All separated files need to be in PEM format: Server Certificate, Intermediate Certificate and Root CA Certificate. If it isn’t, convert the file with the following command:
openssl x509 -in certFileName.cer -outform PEM -out convertedCertFileName.pem
Finally, we’ve the Private Key, the Certificate issued, the Intermediate Certificate and the Root CA Certificate. All these file contents should be combined to create the PEM file in UNIX format.

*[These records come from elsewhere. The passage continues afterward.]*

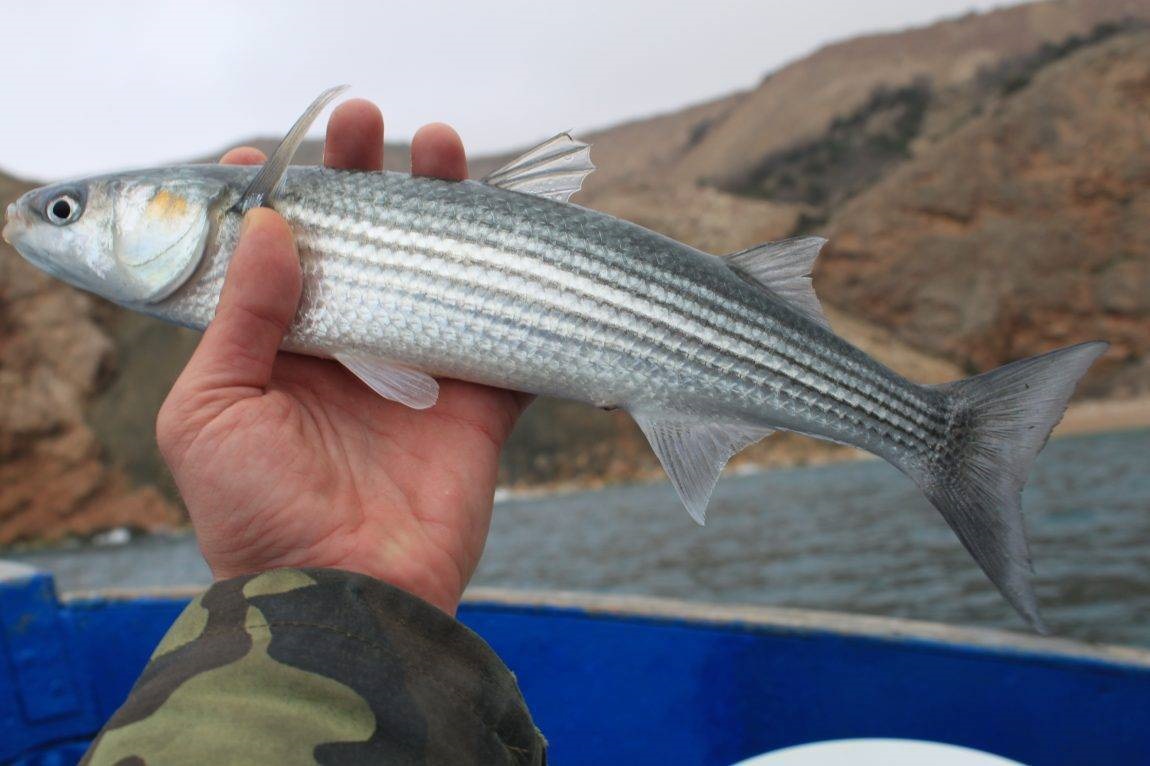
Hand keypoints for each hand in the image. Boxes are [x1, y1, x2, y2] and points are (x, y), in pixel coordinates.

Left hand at [157, 100, 530, 613]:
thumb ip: (243, 318)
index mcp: (278, 349)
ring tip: (441, 148)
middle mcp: (349, 349)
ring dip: (444, 208)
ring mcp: (417, 372)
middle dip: (368, 181)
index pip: (280, 256)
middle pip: (366, 247)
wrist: (344, 597)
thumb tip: (274, 228)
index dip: (283, 200)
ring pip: (437, 271)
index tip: (280, 153)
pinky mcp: (477, 402)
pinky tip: (518, 225)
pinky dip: (518, 285)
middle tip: (370, 128)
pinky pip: (505, 334)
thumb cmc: (255, 512)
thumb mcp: (211, 411)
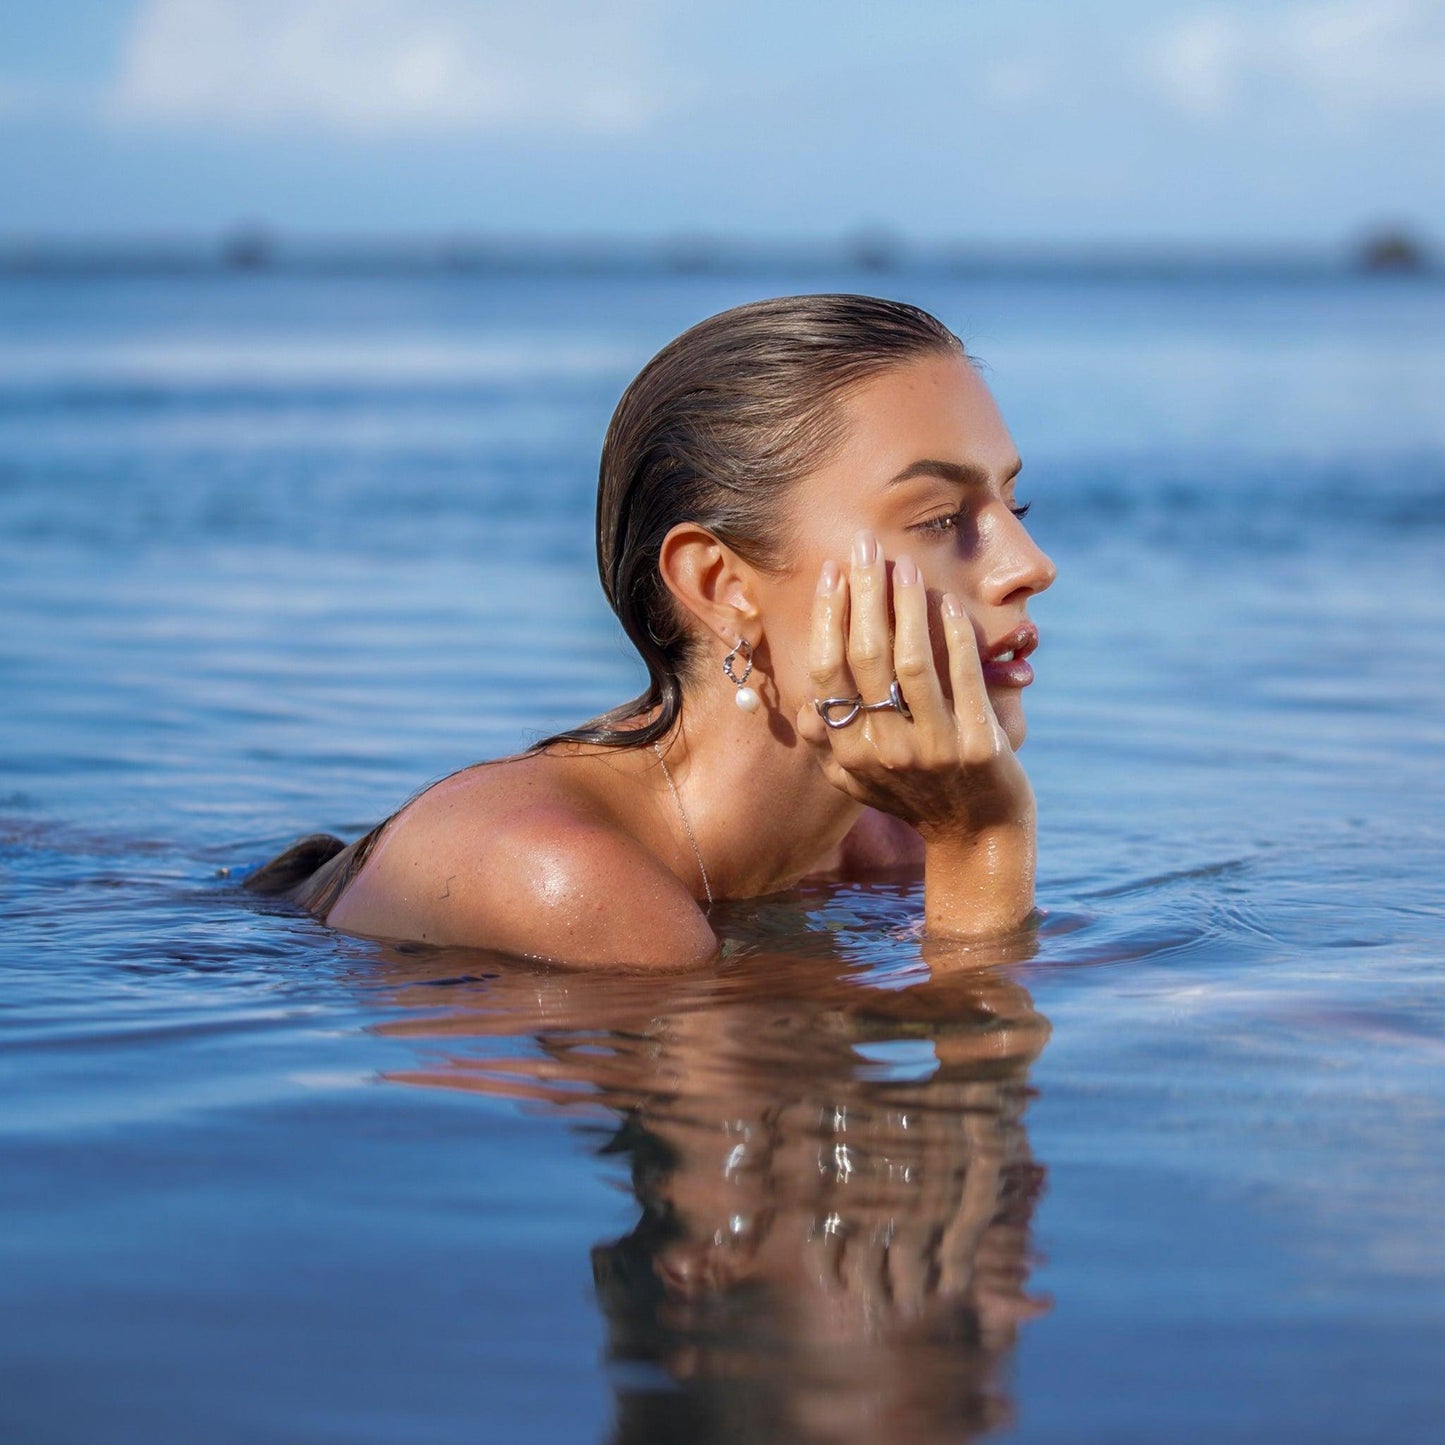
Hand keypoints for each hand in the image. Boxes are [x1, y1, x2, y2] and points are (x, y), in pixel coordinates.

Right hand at [795, 530, 1034, 841]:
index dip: (826, 618)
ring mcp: (932, 751)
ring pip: (912, 661)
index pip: (826, 673)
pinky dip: (955, 636)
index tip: (832, 573)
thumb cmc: (916, 794)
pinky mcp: (977, 749)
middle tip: (866, 546)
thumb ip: (829, 737)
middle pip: (865, 656)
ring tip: (905, 564)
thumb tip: (802, 691)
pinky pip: (962, 678)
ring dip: (906, 604)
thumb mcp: (858, 775)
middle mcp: (882, 752)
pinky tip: (948, 603)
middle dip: (863, 592)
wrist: (978, 838)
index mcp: (846, 753)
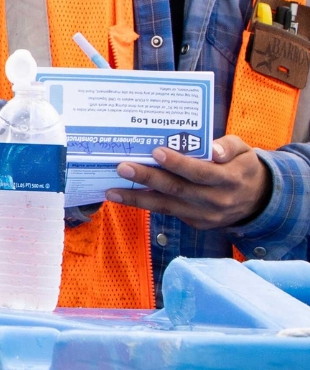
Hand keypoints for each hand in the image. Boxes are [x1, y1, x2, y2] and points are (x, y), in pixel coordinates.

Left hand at [106, 135, 272, 229]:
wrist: (257, 200)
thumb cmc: (242, 166)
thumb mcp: (245, 151)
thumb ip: (229, 147)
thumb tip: (213, 151)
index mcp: (229, 180)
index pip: (200, 172)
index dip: (178, 163)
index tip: (156, 151)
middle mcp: (215, 200)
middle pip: (177, 190)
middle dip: (148, 178)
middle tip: (122, 167)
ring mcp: (204, 215)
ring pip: (167, 207)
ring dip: (137, 198)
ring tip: (112, 191)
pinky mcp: (195, 223)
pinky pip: (168, 213)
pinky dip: (145, 204)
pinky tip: (125, 196)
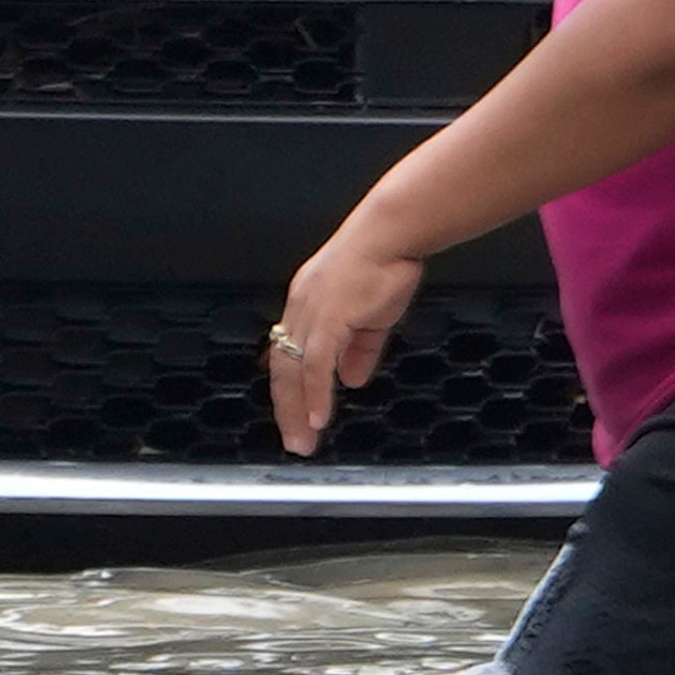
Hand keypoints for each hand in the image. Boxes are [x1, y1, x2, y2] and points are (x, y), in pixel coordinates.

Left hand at [267, 226, 424, 452]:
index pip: (288, 353)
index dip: (289, 386)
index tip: (293, 412)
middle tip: (294, 440)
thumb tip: (351, 379)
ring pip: (292, 374)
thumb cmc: (386, 262)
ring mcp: (310, 316)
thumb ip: (360, 350)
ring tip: (303, 440)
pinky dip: (315, 395)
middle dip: (287, 409)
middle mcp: (299, 311)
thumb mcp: (373, 314)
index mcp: (306, 305)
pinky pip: (315, 367)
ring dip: (297, 411)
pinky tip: (319, 418)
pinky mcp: (327, 322)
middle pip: (281, 370)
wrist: (392, 235)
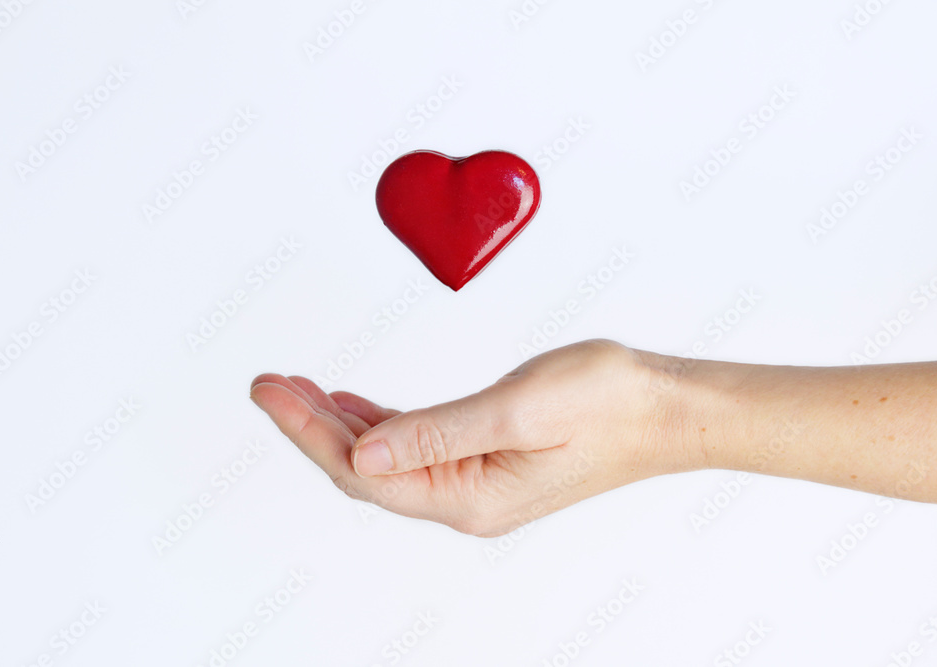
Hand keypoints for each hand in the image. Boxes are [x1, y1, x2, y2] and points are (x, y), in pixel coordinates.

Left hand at [250, 340, 705, 536]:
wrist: (666, 407)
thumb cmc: (609, 402)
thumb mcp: (517, 408)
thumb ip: (435, 434)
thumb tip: (362, 456)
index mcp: (468, 496)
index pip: (364, 473)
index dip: (309, 432)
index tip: (271, 391)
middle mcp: (466, 500)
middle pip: (366, 469)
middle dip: (312, 424)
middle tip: (270, 382)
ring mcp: (476, 481)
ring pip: (387, 458)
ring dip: (341, 422)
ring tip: (299, 387)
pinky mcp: (487, 459)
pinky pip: (415, 447)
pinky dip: (380, 422)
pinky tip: (357, 405)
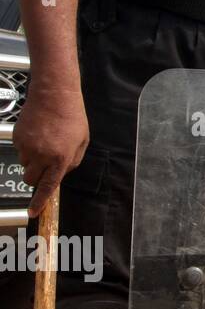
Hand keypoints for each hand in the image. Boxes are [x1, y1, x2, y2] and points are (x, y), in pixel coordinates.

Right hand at [15, 85, 88, 217]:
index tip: (33, 213)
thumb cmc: (72, 117)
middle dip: (36, 177)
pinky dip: (27, 147)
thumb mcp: (82, 141)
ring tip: (45, 141)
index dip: (39, 202)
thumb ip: (72, 161)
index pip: (48, 186)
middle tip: (45, 165)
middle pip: (31, 179)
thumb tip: (60, 174)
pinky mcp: (17, 138)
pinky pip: (20, 150)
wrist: (54, 95)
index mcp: (61, 158)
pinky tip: (38, 133)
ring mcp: (27, 147)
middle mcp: (42, 155)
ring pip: (25, 165)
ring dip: (33, 160)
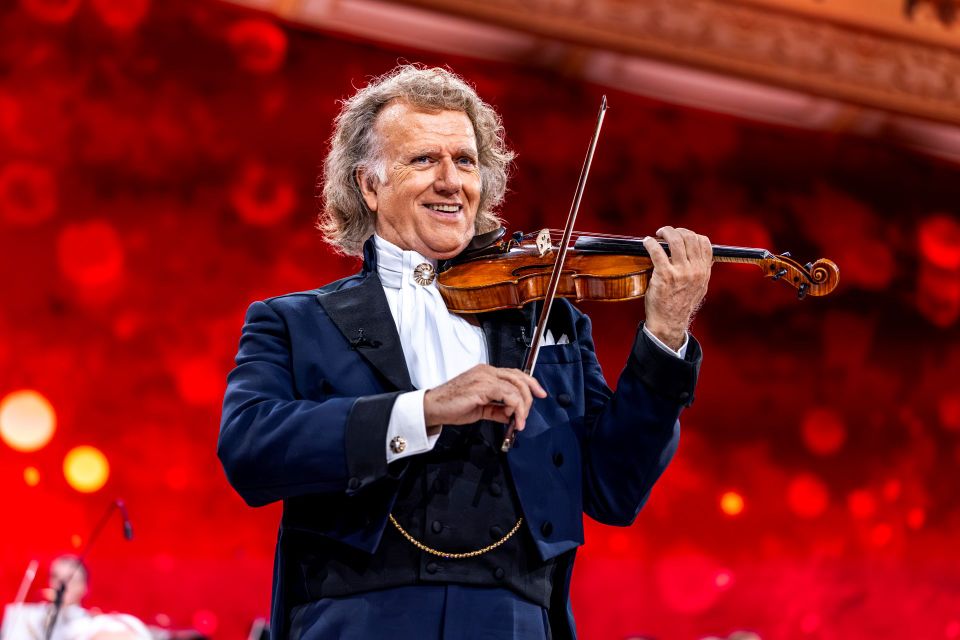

GENERATE CERTIFICATE IN PEM FORMAT
The PEM certificate must to be built with the following structure.
-----BEGIN RSA PRIVATE KEY----- Private Key (without passphrase) -----END RSA PRIVATE KEY----- -----BEGIN CERTIFICATE----- Certificate (CN=www.mydomain.com) -----END CERTIFICATE----- -----BEGIN CERTIFICATE----- Intermediate (Intermediate CA, if exists) -----END CERTIFICATE----- -----BEGIN CERTIFICATE----- Root (ROOT CA, who signs the Certificate) -----END CERTIFICATE-----
To create a correct PEM structure, it’s needed to concatenate the different file contents generated in the step above with the separations:
-----BEGIN RSA PRIVATE KEY----- uiMTxBQnK9ApC5eq1mrBooECgYB4925pDrTWTbjU8bhb/7BXsjBiesBBVO43pDYL 1AOO5EEikir239UoFm6DQkkO7z4Nd+6Ier9fncpN1p1EZtqPxT64nsUTNow/z1Pp nUVxhqt4DT+4Vp5S7D9FQ+HagbhVInQXKXtT7FNFhpIxpRy512ElSuWvrELiZOwe -----END RSA PRIVATE KEY----- -----BEGIN CERTIFICATE----- wYDVR0fBDwwOjA4oDagNIYyaHR0cDovL3JhcGlkc3NsLWNybC5n ZW90cnVzdC5jb20vY3Jscy9yYXBpZHNzbC5jcmwwHQYDVR0OBBYEFA8nu+rbiNqg DYmhNE0IgXx6XRHiMAwGA1UdEwEB/wQCMAAwSQYIKwYBBQUHAQEEPTA7MDkGCCsG gOYD8kmKOsxLRWeZo6Tn8 -----END CERTIFICATE----- -----BEGIN CERTIFICATE----- EgYDVR0TAQH/BAgwBgEB/wIBADA6BgNVHR8EMzAxMC+gLaArhilodHRwOi8vY3Js Lmdlb3RydXN0LmNvbS9jcmxzL2d0Z2xvYmFsLmNybDA0BggrBgEFBQcBAQQoMCYw JAYIKwYBBQUHMAGGGGh0dHA6Ly9vY3NwLmdlb3RydXN0LmNvbTANBgkqhkiG9w0B -----END CERTIFICATE----- -----BEGIN CERTIFICATE----- MIIDIDCCAomgAwIBAgIENd70zzANBgkqhkiG9w0BAQUFADBOMQswCQYDVQQGEwJV UzEQMA4GA1UEChMHRXF1aWZheDEtMCsGA1UECxMkRXF1aWZheCBTZWN1cmUgQ2Vy dGlmaWNhdGUgQXV0aG9yaXR5MB4XDTk4MDgyMjE2NDE1MVoXDTE4MDgyMjE2NDE1 jOKer89961zgK5F7WF0bnj4JXMJTENAKaSbn+2kmOeUJXRmm/kEd5jhW6Y 7qj/WsjTVbJmcVfewCHrPSqnI0kBBIZCe/zuf6IWUrVnZ9NA2zsmWLIodz2uFHdh 1voqZiegDfqnc1zqcPGUIWVEX/r87yloqaKHee9570+sB3c4 -----END CERTIFICATE-----
It’s mandatory to convert the PEM entire file in UNIX format.
It’s available the certificate named zencert.pem for testing purposes in order to be used with HTTPS profile farms.